Funnily enough the Linux Kernel still use patches (and of course Git has helpers to create and import patches)
maybe merging patch files was a thing way before git?
As a comparison, CVS is from 1990, SVN from 2000 (and RCS from 82)
> this manual process was largely automated
Priceless.
Windows is like real life archeology. You can dig up the UI of ancient generations of humans before you underneath the modern facade.
Really wish someone would just take the win95 UI code and tell an LLM to make it work on the win11 74 bit kernel
You still can. Run any program in compatibility mode; the Windows 2000 boxy UI is still there. As is the Windows Vista Aero Basic theme.
Like I always say, the user-mode of Windows is easiest to change, that's why it has been done almost every version.
Yes, that would be glorious. Could be the XP UI too… have some more flexibility around themes.
Did you try it?
I can't immediately see why explorer.exe wouldn't run and give you a start menu
> and tell an LLM to make it work on the win11 74 bit kernel
It won't compile.
Probably the 10 extra bits.
The extra 84 win have to go somewhere
Only two more to go for the LLM to hallucinate x64-86 into existence.
11 more and it will run on win95 again.
Extant versions of the work-in-progress Shell Technology Preview “NewShell” on NT 3.51, with screenshots: https://betawiki.net/wiki/Shell_Technology_Preview
I prefer to believe they just merged the two branches in SourceSafe.

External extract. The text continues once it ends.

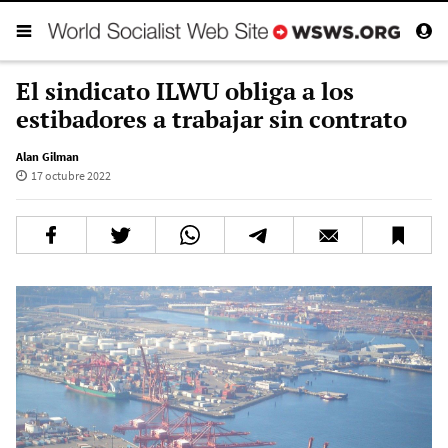
El sindicato ILWU obliga a los
estibadores a trabajar sin contrato
Alan Gilman
17 octubre 2022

Did SourceSafe even have a proper merge?
Microsoft never used SourceSafe for anything important internally.
Hmm. Not sure I agree. The initial CLR for .net was in vss. Maybe it wasn’t important, but bonus points if you know why.
No definitely not true. It was in Source Depot if not SLM.
Personally, I enjoyed MS source safe and exclusive file locking.
Perforce also did exclusive file locking (and I believe Microsoft ended up using a customized Perforce internally at some point).
I loved SourceSafe for the disappearing files, and the usual "John locked the file and he went on holidays."